What to produce: Exactly reproduce the lines from the top of the entries below through the line containing "Tel. 06.45496800 – Fax 06.45496836", with both ends included.

Data supplied:
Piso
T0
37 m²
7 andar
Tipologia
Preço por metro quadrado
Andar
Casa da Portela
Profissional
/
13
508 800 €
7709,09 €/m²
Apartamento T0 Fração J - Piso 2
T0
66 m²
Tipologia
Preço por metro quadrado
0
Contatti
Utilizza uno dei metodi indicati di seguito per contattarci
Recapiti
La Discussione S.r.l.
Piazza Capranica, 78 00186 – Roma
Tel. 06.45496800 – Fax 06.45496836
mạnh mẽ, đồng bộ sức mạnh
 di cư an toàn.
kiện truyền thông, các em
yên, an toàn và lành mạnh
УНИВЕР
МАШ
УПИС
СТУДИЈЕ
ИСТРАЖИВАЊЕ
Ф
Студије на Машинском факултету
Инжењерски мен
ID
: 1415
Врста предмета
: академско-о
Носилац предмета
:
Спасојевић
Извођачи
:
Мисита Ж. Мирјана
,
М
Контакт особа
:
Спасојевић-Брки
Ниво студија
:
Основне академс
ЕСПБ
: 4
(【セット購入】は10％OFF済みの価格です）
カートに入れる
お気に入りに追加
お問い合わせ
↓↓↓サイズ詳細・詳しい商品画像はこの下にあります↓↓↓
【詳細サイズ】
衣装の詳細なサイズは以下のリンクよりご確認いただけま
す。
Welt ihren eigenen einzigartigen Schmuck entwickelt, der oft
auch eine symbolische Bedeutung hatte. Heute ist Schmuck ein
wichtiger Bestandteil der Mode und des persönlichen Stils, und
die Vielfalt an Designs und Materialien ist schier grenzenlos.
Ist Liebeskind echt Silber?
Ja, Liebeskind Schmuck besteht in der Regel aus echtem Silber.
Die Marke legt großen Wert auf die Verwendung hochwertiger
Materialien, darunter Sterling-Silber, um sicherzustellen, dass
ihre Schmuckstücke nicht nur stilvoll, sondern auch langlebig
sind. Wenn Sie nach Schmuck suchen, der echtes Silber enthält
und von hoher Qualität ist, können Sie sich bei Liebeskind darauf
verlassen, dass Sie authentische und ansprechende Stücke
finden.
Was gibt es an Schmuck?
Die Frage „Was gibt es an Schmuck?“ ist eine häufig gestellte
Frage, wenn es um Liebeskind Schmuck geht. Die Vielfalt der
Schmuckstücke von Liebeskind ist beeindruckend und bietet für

Completed task:
Piso
T0
37 m²
7 andar
Tipologia
Preço por metro quadrado
Andar
Casa da Portela
Profissional
/
13
508 800 €
7709,09 €/m²
Apartamento T0 Fração J - Piso 2
T0
66 m²
Tipologia
Preço por metro quadrado
0
Contatti
Utilizza uno dei metodi indicati di seguito per contattarci
Recapiti
La Discussione S.r.l.
Piazza Capranica, 78 00186 – Roma
Tel. 06.45496800 – Fax 06.45496836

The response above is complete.